Andrés sacó los cigarrillos, el encendedor, el pañuelo
y se los fue entregando. El policía pareció satisfecho y
le fue devolviendo las cosas, de a una. Como él le había
contado que ese día tenía que rendir una materia, el poli
lo despidió con un ¡Mucha suerte! Que te vaya bien
con la prueba. Mientras caminaba por el túnel hacia la combinación
con la línea D, que lo lleva hasta la estación Facultad
de Medicina, a Andrés se le ocurrió ojear el paquete de
cigarrillos.
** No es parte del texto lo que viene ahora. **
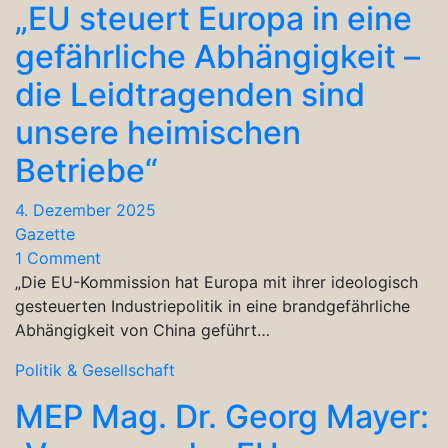
„EU steuert Europa in eine
gefährliche Abhängigkeit –
die Leidtragenden sind
unsere heimischen
Betriebe“
4. Dezember 2025
Gazette
1 Comment
„Die EU-Kommission hat Europa mit ihrer ideologisch
gesteuerten Industriepolitik in eine brandgefährliche
Abhängigkeit von China geführt…
Politik & Gesellschaft
MEP Mag. Dr. Georg Mayer:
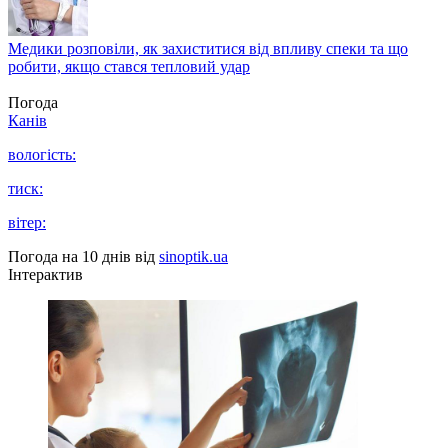
Медики розповіли, як захиститися від впливу спеки та що
робити, якщо стався тепловий удар
Погода
Канів
вологість:
тиск:
вітер:
Погода на 10 днів від
sinoptik.ua
Інтерактив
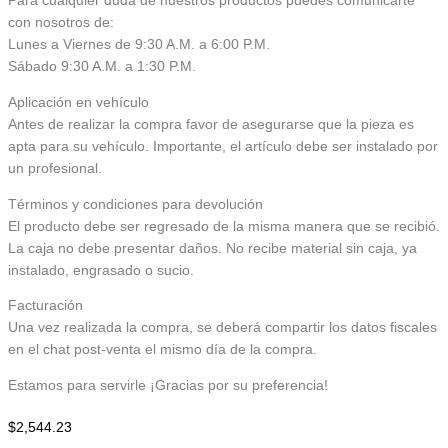
Para cualquier duda de nuestros productos puedes comunicarte
con nosotros de:
Lunes a Viernes de 9:30 A.M. a 6:00 P.M.
Sábado 9:30 A.M. a 1:30 P.M.
Aplicación en vehículo
Antes de realizar la compra favor de asegurarse que la pieza es
apta para su vehículo. Importante, el artículo debe ser instalado por
un profesional.
Términos y condiciones para devolución
El producto debe ser regresado de la misma manera que se recibió.
La caja no debe presentar daños. No recibe material sin caja, ya
instalado, engrasado o sucio.
Facturación
Una vez realizada la compra, se deberá compartir los datos fiscales
en el chat post-venta el mismo día de la compra.
Estamos para servirle ¡Gracias por su preferencia!
$
2,544.23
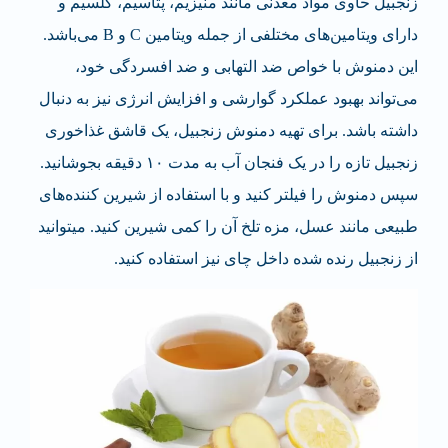
زنجبیل حاوی مواد معدنی مانند منیزیم، پتاسیم، کلسیم و
دارای ویتامین‌های مختلفی از جمله ویتامین C و B می‌باشد.
این دمنوش با خواص ضد التهابی و ضد افسردگی خود،
می‌تواند بهبود عملکرد گوارشی و افزایش انرژی نیز به دنبال
داشته باشد. برای تهیه دمنوش زنجبیل، یک قاشق غذاخوری
زنجبیل تازه را در یک فنجان آب به مدت ۱۰ دقیقه بجوشانید.
سپس دمنوش را فیلتر کنید و با استفاده از شیرین کننده‌های
طبیعی مانند عسل، مزه تلخ آن را کمی شیرین کنید. می­توانید
از زنجبیل رنده شده داخل چای نیز استفاده کنید.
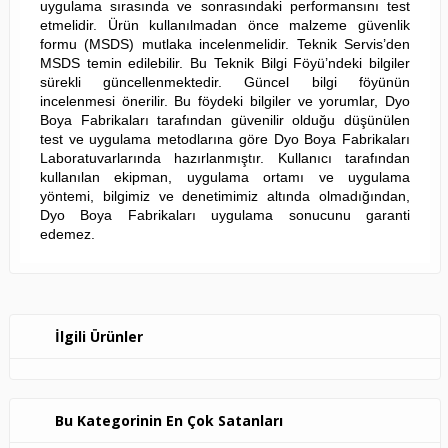
uygulama sırasında ve sonrasındaki performansını test
etmelidir. Ürün kullanılmadan önce malzeme güvenlik
formu (MSDS) mutlaka incelenmelidir. Teknik Servis’den
MSDS temin edilebilir. Bu Teknik Bilgi Föyü’ndeki bilgiler
sürekli güncellenmektedir. Güncel bilgi föyünün
incelenmesi önerilir. Bu föydeki bilgiler ve yorumlar, Dyo
Boya Fabrikaları tarafından güvenilir olduğu düşünülen
test ve uygulama metodlarına göre Dyo Boya Fabrikaları
Laboratuvarlarında hazırlanmıştır. Kullanıcı tarafından
kullanılan ekipman, uygulama ortamı ve uygulama
yöntemi, bilgimiz ve denetimimiz altında olmadığından,
Dyo Boya Fabrikaları uygulama sonucunu garanti
edemez.
İlgili Ürünler
Bu Kategorinin En Çok Satanları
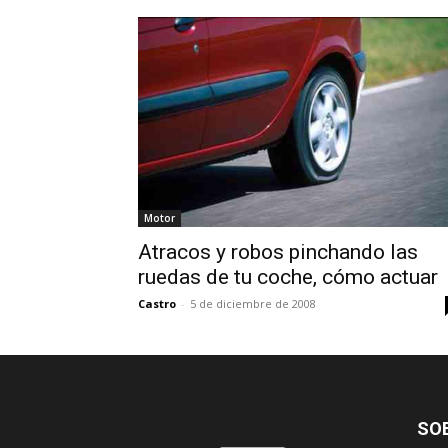
Motor
Atracos y robos pinchando las
ruedas de tu coche, cómo actuar
Castro
-
5 de diciembre de 2008
SO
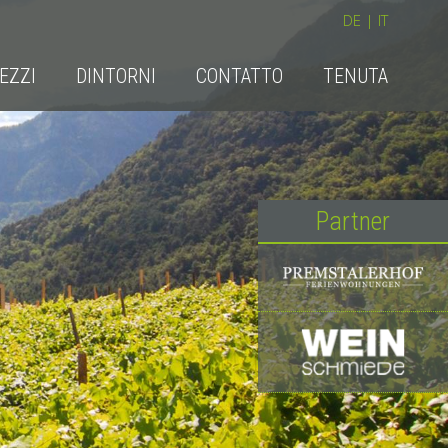
DE
|
IT
EZZI
DINTORNI
CONTATTO
TENUTA
Partner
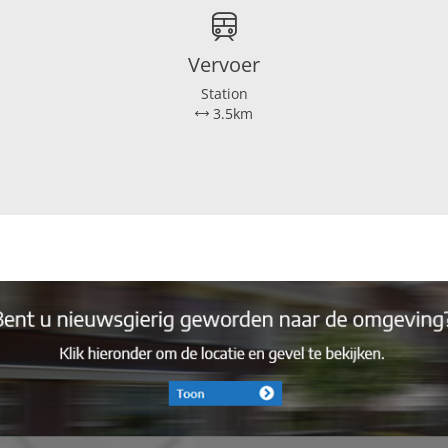
Vervoer
120 m²
Station
3.5km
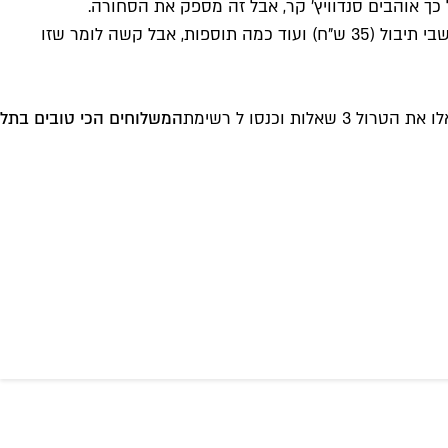
? וואי סליחה חברים, אבל זה מקום של עוף רוטיסרי, אז הרוב נוגע בעוף. יש סלט בטטה וקינואה עם עדשים ועשבי תיבול (35 ש"ח) ועוד כמה תוספות, אבל קשה לומר שזו
 וכנסו ל רשימת
המשלוחים הכי טובים בתל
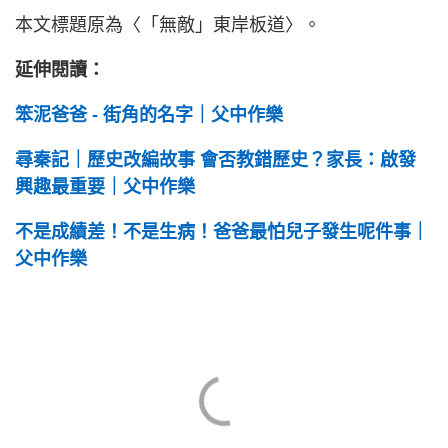
本文標題原為〈「無敵」東岸板道〉。
延伸閱讀：
笨泥爸爸 - 街角的名字｜父中作樂
尋秦記｜歷史改編故事 會否教錯歷史？家長：啟發
興趣最重要｜父中作樂
不是成績差！不是生病！爸爸最怕兒子發生呢件事｜
父中作樂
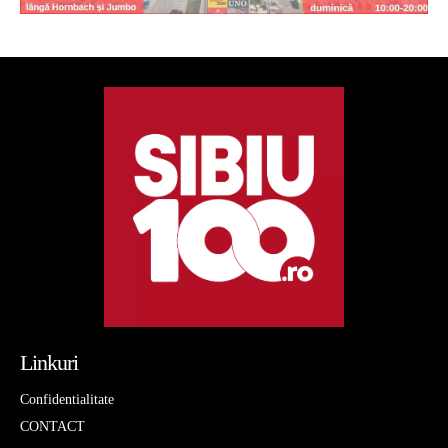
Linkuri
Confidentialitate
CONTACT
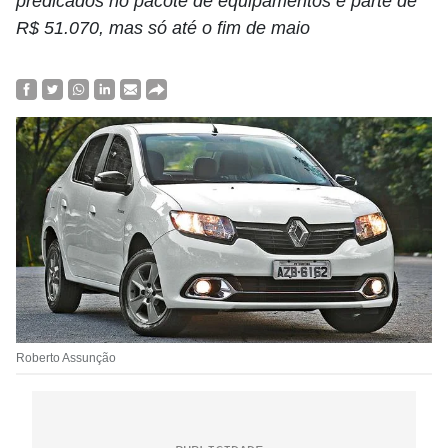
predicados no pacote de equipamentos e parte de
R$ 51.070, mas só até o fim de maio
Roberto Assunção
Y ahí se encontró con el porrito sorpresa.
Apurado, hizo un bollo con el atado y lo arrojó al pasar por un
cesto de basura. Justo a tiempo porque cuando estaba en el andén
de la estación Catedral, del subte D, esperando el tren, aparecieron
otros dos policías de civil, que también gentilmente lo
pararon, le mostraron sus credenciales de la Federal y le pidieron, otra
vez, los documentos y que les permitiera revisar su riñonera.
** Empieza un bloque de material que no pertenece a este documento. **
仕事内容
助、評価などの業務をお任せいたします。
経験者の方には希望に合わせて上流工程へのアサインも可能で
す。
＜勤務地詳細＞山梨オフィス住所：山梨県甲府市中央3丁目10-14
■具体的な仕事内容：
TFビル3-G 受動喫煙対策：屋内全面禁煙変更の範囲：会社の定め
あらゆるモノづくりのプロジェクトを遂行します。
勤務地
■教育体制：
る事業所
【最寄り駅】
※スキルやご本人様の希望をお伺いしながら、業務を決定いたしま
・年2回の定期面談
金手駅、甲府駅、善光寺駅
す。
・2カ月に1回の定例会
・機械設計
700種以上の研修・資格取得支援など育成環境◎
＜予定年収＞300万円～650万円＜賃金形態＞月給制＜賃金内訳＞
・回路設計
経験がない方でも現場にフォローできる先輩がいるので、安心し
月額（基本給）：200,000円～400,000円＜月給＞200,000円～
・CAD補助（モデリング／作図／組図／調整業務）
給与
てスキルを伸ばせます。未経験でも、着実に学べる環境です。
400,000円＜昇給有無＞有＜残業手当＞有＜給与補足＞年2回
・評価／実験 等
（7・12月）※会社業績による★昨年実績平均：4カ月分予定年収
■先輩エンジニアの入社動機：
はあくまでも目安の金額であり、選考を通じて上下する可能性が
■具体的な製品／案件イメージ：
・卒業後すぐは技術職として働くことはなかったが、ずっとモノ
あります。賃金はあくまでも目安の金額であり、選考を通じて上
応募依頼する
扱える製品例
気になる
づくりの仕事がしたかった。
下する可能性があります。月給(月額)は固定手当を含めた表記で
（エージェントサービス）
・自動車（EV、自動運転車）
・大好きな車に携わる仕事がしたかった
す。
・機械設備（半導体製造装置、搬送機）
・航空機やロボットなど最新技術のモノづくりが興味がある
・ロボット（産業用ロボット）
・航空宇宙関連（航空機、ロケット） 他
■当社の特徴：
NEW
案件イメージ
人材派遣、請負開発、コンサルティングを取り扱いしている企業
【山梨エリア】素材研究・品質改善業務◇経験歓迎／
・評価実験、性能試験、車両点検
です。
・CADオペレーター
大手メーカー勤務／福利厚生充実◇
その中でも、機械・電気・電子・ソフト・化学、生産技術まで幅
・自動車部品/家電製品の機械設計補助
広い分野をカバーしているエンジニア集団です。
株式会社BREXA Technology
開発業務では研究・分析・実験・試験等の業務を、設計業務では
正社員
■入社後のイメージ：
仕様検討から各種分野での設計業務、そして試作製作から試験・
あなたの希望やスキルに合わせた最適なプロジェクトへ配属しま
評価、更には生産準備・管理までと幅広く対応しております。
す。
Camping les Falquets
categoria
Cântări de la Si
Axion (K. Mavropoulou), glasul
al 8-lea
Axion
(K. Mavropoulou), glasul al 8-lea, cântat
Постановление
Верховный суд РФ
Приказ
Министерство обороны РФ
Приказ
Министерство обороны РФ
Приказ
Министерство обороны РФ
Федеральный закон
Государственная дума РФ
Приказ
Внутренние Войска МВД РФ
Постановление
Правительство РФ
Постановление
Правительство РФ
Andrés entendió de golpe que, como en el tute, todos habían
jugado en contra de él. Lo salvó el descarte en el tacho
de basura, algo que es ajeno a las normas del juego. Con cierto placer
recordó, después claro está, como los dos policías,
uno de ellos con barba candado, se desesperaban buscando la evidencia
que había plantado su compañero de trampas. ¿Y
los puchos? ¿Vos no fumás?, le preguntaron casi a
coro, sorprendidos de que la campaña antitabaco lo hubiera convencido
tan rápidamente ya que, aparentemente, sabían que hasta
cinco minutos antes tenía fasos en la riñonera. Sí,
fumo, pero se me acabaron los cigarrillos y todavía no tuve tiempo
de comprar, respondió Andrés mientras sentía
que le temblaban la pera, las piernas y hasta la foto del DNI, que seguía
empeñado en no mostrar, ahora por temor a que se lo retuvieran.
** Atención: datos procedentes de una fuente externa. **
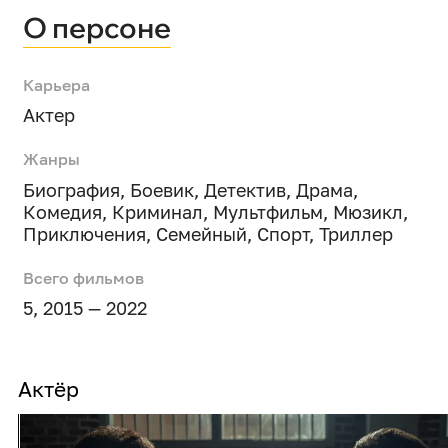
О персоне
Карьера
Актер
Жанры
Биография
,
Боевик
,
Детектив
,
Драма
,
Комедия
,
Криминал
,
Мультфильм
,
Мюзикл
,
Приключения
,
Семейный
,
Спорт
,
Триллер
Всего фильмов
5, 2015 — 2022
Актёр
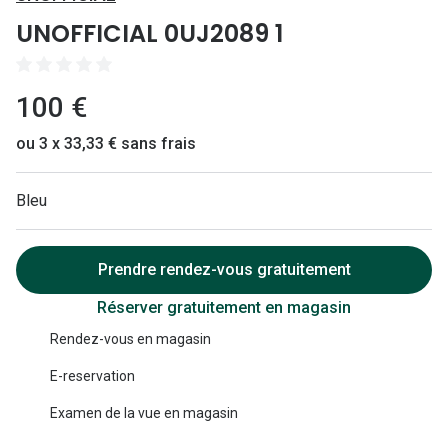
Lunettes 
UNOFFICIAL 0UJ2089 1
Lunettes 
Lunettes
100 €
Lunettes a
ou 3 x 33,33 € sans frais
Lunettes d
Bleu
Lunettes d
Formes
Prendre rendez-vous gratuitement
Lunettes 
Réserver gratuitement en magasin
Lunettes 
Rendez-vous en magasin
Lunettes 
E-reservation
Lunettes 
Examen de la vue en magasin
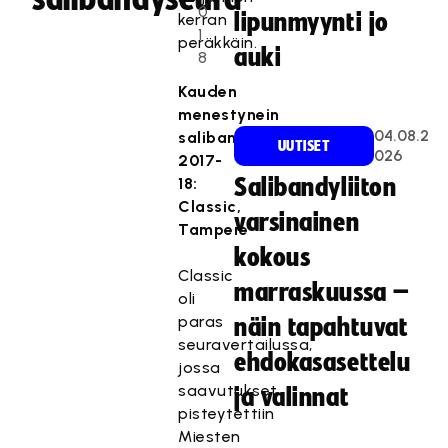
0
lipunmyynti jo
kerran
1
peräkkäin.
auki
8
Kauden
menestynein
04.08.2
salibandyseura
UUTISET
026
2017-
18:
Salibandyliiton
Classic,
varsinainen
Tampere
kokous
Classic
marraskuussa –
oli
paras
näin tapahtuvat
seuravertailussa,
ehdokasasettelu
jossa
saavutukset
ja valinnat
pisteytettiin
Miesten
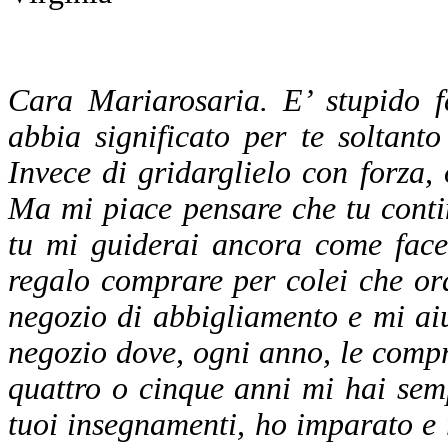
Cara Mariarosaria. E’ stupido 
abbia significato per te soltant
Invece di gridarglielo con forza, 
Ma mi piace pensare che tu conti
tu mi guiderai ancora come face
regalo comprare per colei che o
negozio di abbigliamento e mi aiu
negozio dove, ogni anno, le compr
quattro o cinque anni mi hai semp
tuoi insegnamenti, ho imparato e 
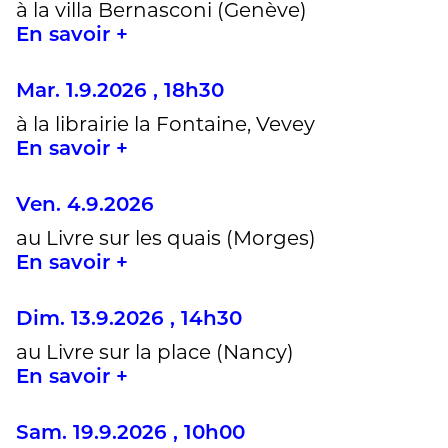
à la villa Bernasconi (Genève)
En savoir +
Mar. 1.9.2026 , 18h30
à la librairie la Fontaine, Vevey
En savoir +
Ven. 4.9.2026
au Livre sur les quais (Morges)
En savoir +
Dim. 13.9.2026 , 14h30
au Livre sur la place (Nancy)
En savoir +
Sam. 19.9.2026 , 10h00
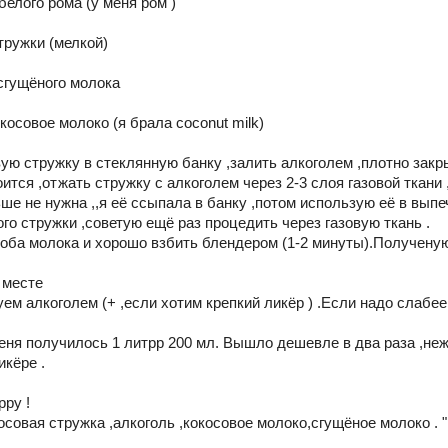
белого рома (у меня ром )
тружки (мелкой)
 сгущёного молока
окосовое молоко (я брала coconut milk)
ю стружку в стеклянную банку ,залить алкоголем ,плотно закры
оится ,отжать стружку с алкоголем через 2-3 слоя газовой ткани 
е не нужна ,,я её ссыпала в банку ,потом использую её в выпе
го стружки ,советую ещё раз процедить через газовую ткань .
 оба молока и хорошо взбить блендером (1-2 минуты).Получену
 месте
ем алкоголем (+ ,если хотим крепкий ликёр ) .Если надо слабее 
еня получилось 1 литрр 200 мл. Вышло дешевле в два раза ,неж
икёре .
ppy !
совая стружка ,алкоголь ,кокосовое молоко,сгущёное молоко . "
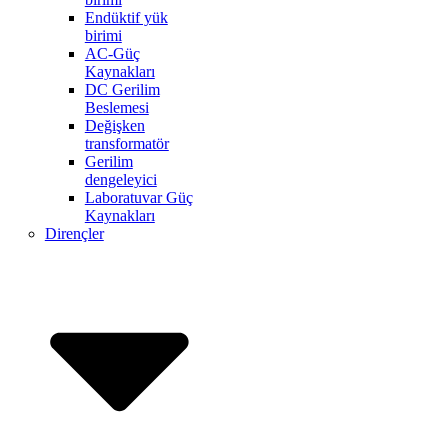
Endüktif yük
birimi
AC-Güç
Kaynakları
DC Gerilim
Beslemesi
Değişken
transformatör
Gerilim
dengeleyici
Laboratuvar Güç
Kaynakları
Dirençler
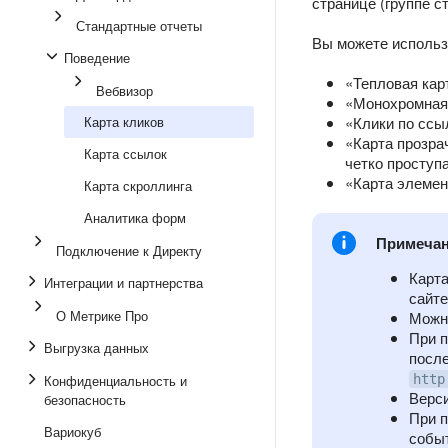
странице (группе с
Стандартные отчеты
Вы можете использ
Поведение
«Тепловая кар
Вебвизор
«Монохромная 
Карта кликов
«Клики по ссы
«Карта прозра
Карта ссылок
четко проступ
«Карта элемен
Карта скроллинга
Аналитика форм
Примеча
Подключение к Директу
Карта
Интеграции и партнерства
сайт
О Метрике Про
Можно
При п
Выгрузка данных
посл
Конфиденциальность и
http
Верси
безопасность
При п
Вариокуб
событ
Resignados, los policías le dijeron: Bueno, andate, está
todo bien.
Yo no vi ningún teléfono celular, ni handy, pero es
evidente que de algún modo se comunicaron y se pasaron unos a otros
mis datos, reflexionó Andrés, tratando de develar
los aspectos que todavía no tiene confirmados. Al principio
me trataron mal, medio a los gritos, tal vez porque me vieron con el pelo
largo, pero cuando les dije que era estudiante de Sociología cambiaron
el tono. Cuando volvió esa noche a su casa y le contó
a su padre lo sucedido, primero se rieron: ¡Los cagaste! ¡Te
querían acostar!. Después, los dos se quedaron preocupados
y recordaron aquella denuncia de los fiscales de la Procuración
General que descubrieron 55 acusaciones truchas realizadas por personal
policial para incriminar a inocentes. Fueron 55 casos que representaron
el 45 por ciento de todos los analizados por los fiscales Maximiliano
Rusconi y Daniel Rafecas. Sin embargo, aunque el tema fue llevado a la
Comisión de Legislación Penal, los diputados igual aprobaron
el proyecto que le otorga más facultades a la policía para
que algunos pícaros sigan haciendo mérito para el ascenso
jugando a la ruleta del porrito envenenado, en la que casi siempre gana
la banca. Por un inocuo porrito se puede ir preso, mejorar la estadística
y hasta hay que agradecerle a la mano amiga que no hayan sido diez gramos.